Senin, 24 Desember 2012

Habibi dan Ainun

Sebelum menonton, saya sudah berekspektasi baik terhadap Reza Rahardian. Aktor satu ini memang jago banget dalam beracting, wajar saja kalau Pak Habibi memberikan predikat summa cum laude kepada Reza Rahardian dalam perannya sebagai Habibi dalam film ini. Yup...saya juga kagum melihat Reza, teringat peran-perannya yang lain di berbagai film yang pernah ia lakoni. Mulai dari menjadi ayah Delissa dalam Hafalan Sholat Delissa, Menjadi saingan Adipati Dolken dalam Perahu kertas, dan kini menjadi Bapak Habibi dalam Habibi dan Ainun. Kadang jadi berpikir, lantas seperti apa ya aslinya Reza dalam kesehariannya? Wollohu alam, yang pasti aktor yang satu ini hanya mau dinilai dari karyanya saja, jauh dari gosip dan Reza tak punya akun twitter maupun facebook. 

Saya berikan nilai 8,5 saja buat Reza. Why? saat Pak Habibi sepuh (ada sedikit ubannya) Reza kurang pantas memerankan sosok Habibi. Terlihat saat adegan Pak Habibi bersama kedua Putranya Ilham dan Tharik menunggu ibu Ainun di Rumah sakit Munchen, secara postur terlihat mereka sebaya, hanya alis dan sedikit rambut Reza dibuat putih saja. Tapi tetep dapat nilai A buat Reza. Hanya saja sempet terdengar beberapa kali celetukan di Bioskop berteriak Mr.Bin....hehehe jadi bikin saya tertawa kecil, bukankah memang begitu gesture Pak Habibi  ?

BCL...memang dari awal juga saya kurang setuju sama Mas Hanung, kok BCL yang memerankan Bu Ainun. Yah namanya juga Mas Hanung ya? Malah temen saya pernah nulis di wall FB saya, jika Bu Ainun itu berhijab maka yang menjadi pemeran Bu Ainun pastilah Saskia Mecka...hahaha sorry mas Hanung. Kenapa kecewa? Tugas Aktris hanya memerankan saja, nilailah dari bagaimana BCL memerankan sosok Ibu Ainun, kira-kira demikian jawaban Mas Hanung kalau saya protes sama dia. Masalahnya bagi yang sudah membaca bukunya, Bu Ainun itu selain cerdas juga sosok religius, meskipun belum berhijab.BCL saya kasih nilai 7 saja. Bu Ainun  terlalu ceria menurut saya ketika ditemukan oleh Pak Habibi saat menjahit di ruang makan. Menurut saya bu Ainun itu berwibawa, tidak banyak senyum seperti itu. Saat Bu Ainun sakit, aslinya beliau itu kurus sekali dan nampak gering. BCL terlihat tembem pipinya meskipun dia juga belum lama lulus berdiet menurunkan 25 kg berat badanya setelah melahirkan anak pertamanya. Mustinya bisa dibuat make up yang terkesan bahwa Bu Ainun itu kurus jika memang kondisi BCL masih nampak tembem. So.. BCL mendapatkan nilai B saja dari saya.

(SOAL TUGAS A): Tulis ulang persis baris-baris catatan, mulai dari baris yang memuat "common name: Black-necked stilt" sampai baris yang memuat "family: Gobiidae", termasuk kedua baris itu.
Kutipan ini dan catatan sesudahnya tidak berasal dari sumber yang sama.

(BAHAN YANG DIBERIKAN):
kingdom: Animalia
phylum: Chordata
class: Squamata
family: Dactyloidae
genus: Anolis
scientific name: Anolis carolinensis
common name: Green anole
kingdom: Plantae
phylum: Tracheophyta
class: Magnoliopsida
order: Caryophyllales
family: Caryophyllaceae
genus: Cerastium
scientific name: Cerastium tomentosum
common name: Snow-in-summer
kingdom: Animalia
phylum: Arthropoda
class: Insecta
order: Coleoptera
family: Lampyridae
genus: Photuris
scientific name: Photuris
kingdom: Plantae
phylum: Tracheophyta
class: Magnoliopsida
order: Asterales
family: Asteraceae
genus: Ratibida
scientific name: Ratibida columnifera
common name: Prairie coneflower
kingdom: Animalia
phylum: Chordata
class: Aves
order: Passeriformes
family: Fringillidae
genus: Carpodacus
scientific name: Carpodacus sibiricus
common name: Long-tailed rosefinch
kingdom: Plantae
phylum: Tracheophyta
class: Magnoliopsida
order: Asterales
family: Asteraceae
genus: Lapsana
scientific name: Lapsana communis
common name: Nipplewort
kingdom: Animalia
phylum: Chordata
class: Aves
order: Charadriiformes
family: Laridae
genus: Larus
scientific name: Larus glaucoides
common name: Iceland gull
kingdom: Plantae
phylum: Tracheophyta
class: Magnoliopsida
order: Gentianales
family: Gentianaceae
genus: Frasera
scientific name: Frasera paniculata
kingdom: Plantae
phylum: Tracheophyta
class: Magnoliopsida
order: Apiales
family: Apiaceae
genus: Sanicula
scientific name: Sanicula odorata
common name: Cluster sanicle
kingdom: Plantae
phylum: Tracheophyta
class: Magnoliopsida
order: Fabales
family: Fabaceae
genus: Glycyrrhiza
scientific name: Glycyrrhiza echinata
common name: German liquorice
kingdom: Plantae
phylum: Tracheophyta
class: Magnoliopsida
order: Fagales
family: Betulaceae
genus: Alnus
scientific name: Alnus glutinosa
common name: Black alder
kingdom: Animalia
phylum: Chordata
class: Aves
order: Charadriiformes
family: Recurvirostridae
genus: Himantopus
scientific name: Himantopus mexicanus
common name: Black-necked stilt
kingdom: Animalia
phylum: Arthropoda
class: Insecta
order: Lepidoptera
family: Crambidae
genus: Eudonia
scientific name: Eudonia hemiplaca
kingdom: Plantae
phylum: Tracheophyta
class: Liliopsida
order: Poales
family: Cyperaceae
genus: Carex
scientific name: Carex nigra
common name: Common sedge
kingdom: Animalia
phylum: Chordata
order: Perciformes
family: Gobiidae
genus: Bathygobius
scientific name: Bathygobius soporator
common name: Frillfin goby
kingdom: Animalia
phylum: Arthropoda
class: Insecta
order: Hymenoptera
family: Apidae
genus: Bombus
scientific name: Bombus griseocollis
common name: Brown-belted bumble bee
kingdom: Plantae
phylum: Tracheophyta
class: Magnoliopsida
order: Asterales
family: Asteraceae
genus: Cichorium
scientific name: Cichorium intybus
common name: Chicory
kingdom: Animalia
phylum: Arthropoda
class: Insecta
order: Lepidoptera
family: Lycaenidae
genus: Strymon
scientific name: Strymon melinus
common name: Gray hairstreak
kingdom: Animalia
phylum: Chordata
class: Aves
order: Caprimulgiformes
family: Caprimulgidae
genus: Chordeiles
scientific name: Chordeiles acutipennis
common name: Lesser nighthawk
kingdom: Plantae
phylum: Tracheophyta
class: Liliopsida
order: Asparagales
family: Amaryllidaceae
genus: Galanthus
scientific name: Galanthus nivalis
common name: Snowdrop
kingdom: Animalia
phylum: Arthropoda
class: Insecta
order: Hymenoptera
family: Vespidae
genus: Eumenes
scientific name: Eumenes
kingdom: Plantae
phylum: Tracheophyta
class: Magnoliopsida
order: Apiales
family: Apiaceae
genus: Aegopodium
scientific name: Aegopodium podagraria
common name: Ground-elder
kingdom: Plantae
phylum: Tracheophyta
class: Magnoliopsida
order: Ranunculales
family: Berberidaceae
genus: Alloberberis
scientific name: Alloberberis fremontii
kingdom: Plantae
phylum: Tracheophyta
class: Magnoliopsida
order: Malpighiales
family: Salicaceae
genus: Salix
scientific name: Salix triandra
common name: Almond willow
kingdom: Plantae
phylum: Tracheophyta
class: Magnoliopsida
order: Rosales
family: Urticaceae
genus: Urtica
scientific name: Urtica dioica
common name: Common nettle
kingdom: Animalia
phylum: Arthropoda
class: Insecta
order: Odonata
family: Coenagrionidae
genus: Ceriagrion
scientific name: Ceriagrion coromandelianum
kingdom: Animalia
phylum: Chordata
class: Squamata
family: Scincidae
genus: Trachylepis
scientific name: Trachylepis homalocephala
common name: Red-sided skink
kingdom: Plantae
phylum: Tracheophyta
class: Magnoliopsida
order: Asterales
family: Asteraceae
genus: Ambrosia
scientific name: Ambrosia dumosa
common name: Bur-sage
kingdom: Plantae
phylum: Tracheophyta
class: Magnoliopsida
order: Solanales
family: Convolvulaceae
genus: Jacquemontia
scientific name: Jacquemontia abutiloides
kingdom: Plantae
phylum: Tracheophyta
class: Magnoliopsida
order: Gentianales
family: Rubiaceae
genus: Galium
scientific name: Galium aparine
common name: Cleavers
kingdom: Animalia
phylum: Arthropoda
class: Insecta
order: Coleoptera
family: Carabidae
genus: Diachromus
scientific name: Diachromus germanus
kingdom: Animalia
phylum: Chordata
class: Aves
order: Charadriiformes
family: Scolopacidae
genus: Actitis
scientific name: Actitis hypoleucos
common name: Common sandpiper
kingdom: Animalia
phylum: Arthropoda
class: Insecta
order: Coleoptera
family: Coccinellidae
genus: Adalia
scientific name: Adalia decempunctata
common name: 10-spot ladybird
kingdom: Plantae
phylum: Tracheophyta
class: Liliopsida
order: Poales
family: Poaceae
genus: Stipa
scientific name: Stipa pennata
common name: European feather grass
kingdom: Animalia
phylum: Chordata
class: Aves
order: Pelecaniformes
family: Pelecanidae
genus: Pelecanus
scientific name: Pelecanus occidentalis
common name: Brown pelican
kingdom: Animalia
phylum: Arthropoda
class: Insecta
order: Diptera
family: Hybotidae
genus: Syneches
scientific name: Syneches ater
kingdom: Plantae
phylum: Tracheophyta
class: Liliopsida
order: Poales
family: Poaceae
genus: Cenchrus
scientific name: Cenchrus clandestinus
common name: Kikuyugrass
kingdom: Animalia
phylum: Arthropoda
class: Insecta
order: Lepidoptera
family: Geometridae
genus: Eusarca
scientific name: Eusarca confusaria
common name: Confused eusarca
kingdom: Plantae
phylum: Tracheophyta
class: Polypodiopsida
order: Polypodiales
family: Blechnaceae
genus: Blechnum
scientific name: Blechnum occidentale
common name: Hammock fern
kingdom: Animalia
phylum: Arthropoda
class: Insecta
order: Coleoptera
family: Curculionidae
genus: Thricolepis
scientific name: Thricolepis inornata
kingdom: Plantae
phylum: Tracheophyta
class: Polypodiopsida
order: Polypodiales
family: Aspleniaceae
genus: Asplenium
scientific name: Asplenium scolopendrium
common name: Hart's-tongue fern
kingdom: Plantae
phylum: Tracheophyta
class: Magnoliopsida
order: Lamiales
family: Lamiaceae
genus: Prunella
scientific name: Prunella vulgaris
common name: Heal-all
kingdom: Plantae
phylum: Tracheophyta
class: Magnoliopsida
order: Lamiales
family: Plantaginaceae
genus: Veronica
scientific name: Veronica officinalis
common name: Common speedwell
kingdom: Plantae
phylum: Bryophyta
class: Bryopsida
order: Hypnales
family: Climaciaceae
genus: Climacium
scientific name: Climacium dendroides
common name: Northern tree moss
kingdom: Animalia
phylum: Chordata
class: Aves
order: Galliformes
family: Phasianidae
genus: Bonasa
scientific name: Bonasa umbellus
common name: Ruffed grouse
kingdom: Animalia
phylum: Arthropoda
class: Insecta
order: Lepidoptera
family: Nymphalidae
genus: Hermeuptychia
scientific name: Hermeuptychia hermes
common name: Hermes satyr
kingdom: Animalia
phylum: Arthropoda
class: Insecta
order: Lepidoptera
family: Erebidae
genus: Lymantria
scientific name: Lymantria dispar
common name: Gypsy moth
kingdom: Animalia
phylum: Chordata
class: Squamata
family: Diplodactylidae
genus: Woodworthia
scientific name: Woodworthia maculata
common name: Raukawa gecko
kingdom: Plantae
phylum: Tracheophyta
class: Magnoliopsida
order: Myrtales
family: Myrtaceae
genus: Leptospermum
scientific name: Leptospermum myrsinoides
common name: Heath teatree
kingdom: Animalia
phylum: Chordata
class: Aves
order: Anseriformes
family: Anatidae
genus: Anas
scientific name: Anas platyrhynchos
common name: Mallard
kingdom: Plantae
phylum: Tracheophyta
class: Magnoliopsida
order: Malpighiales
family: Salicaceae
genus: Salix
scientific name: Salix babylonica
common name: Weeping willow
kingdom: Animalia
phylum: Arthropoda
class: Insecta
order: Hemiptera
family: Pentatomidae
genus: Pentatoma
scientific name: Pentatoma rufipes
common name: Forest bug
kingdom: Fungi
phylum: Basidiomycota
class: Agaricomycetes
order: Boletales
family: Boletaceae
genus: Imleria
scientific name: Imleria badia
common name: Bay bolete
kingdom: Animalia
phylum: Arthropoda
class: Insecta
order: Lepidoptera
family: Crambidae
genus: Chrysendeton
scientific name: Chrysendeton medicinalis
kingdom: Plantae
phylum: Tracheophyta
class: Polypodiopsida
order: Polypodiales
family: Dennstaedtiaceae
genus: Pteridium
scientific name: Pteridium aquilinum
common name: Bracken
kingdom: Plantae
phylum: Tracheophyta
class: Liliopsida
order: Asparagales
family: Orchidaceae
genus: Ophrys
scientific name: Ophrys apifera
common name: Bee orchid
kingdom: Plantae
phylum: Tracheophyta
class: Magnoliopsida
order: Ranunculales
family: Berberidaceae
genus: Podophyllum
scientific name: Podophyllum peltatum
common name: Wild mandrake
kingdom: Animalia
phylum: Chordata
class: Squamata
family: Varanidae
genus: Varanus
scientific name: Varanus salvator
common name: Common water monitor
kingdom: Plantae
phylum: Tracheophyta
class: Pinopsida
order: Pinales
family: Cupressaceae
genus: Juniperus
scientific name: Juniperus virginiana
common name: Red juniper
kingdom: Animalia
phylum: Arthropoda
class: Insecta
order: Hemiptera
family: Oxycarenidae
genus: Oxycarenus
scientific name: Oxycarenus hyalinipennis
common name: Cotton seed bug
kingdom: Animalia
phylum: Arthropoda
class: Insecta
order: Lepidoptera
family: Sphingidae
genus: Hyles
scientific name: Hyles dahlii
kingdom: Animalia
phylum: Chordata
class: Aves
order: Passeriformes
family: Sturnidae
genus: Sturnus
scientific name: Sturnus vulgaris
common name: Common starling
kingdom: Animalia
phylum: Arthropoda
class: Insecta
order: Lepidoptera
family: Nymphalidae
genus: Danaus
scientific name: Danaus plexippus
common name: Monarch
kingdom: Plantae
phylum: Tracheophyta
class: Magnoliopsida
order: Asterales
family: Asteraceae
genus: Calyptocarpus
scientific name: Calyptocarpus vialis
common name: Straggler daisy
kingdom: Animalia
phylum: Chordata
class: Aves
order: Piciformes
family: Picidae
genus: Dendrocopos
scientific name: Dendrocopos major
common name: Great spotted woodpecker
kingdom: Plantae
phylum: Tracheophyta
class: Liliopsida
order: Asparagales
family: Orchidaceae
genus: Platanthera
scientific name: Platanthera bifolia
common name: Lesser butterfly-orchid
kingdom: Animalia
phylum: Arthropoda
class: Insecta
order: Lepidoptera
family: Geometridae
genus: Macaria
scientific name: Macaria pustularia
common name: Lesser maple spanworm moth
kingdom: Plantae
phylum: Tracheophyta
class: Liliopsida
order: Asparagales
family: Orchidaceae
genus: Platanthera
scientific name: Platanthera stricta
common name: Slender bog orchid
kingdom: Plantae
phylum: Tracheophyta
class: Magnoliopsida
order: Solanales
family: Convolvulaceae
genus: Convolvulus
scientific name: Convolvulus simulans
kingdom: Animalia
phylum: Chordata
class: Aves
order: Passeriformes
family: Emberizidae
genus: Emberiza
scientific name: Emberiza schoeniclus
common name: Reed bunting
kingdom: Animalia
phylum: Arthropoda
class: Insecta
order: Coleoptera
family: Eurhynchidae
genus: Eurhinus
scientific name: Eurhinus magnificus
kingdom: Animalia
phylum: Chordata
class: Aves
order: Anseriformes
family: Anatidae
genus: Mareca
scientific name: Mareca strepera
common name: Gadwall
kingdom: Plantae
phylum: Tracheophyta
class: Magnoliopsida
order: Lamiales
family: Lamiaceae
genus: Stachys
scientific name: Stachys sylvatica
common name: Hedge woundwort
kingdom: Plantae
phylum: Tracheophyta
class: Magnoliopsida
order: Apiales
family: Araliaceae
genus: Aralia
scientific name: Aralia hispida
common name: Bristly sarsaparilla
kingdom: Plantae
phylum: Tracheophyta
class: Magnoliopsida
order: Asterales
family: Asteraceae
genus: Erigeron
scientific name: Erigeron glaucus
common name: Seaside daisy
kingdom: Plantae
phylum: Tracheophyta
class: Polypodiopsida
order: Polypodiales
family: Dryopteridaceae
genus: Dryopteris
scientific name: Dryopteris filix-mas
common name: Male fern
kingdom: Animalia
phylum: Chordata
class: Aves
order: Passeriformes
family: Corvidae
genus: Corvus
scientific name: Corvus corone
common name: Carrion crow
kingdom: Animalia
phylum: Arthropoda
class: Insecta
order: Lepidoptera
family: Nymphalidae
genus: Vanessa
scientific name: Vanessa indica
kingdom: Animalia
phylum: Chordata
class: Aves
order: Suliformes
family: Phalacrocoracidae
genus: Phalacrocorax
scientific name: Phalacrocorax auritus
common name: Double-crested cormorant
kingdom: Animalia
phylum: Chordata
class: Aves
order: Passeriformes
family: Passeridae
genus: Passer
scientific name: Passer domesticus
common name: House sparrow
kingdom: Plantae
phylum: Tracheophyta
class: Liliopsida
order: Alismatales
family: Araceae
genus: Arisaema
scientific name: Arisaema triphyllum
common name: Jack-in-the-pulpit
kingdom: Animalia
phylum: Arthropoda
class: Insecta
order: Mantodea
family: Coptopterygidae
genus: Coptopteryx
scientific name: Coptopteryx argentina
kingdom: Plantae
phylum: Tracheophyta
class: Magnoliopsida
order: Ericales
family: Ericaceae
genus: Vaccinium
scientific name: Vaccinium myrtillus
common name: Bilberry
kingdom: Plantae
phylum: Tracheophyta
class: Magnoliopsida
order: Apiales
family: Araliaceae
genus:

(SOAL TUGAS B): Menurut kutipan tentang film Habibi dan Ainun, berapa kilogram berat badan yang diturunkan BCL setelah melahirkan anak pertamanya?

(JAWABAN TERTULIS A):
common name: Black-necked stilt
kingdom: Animalia
phylum: Arthropoda
class: Insecta
order: Lepidoptera
family: Crambidae
genus: Eudonia
scientific name: Eudonia hemiplaca
kingdom: Plantae
phylum: Tracheophyta
class: Liliopsida
order: Poales
family: Cyperaceae
genus: Carex
scientific name: Carex nigra
common name: Common sedge
kingdom: Animalia
phylum: Chordata
order: Perciformes
family: Gobiidae

(JAWABAN TERTULIS B): 25 kg.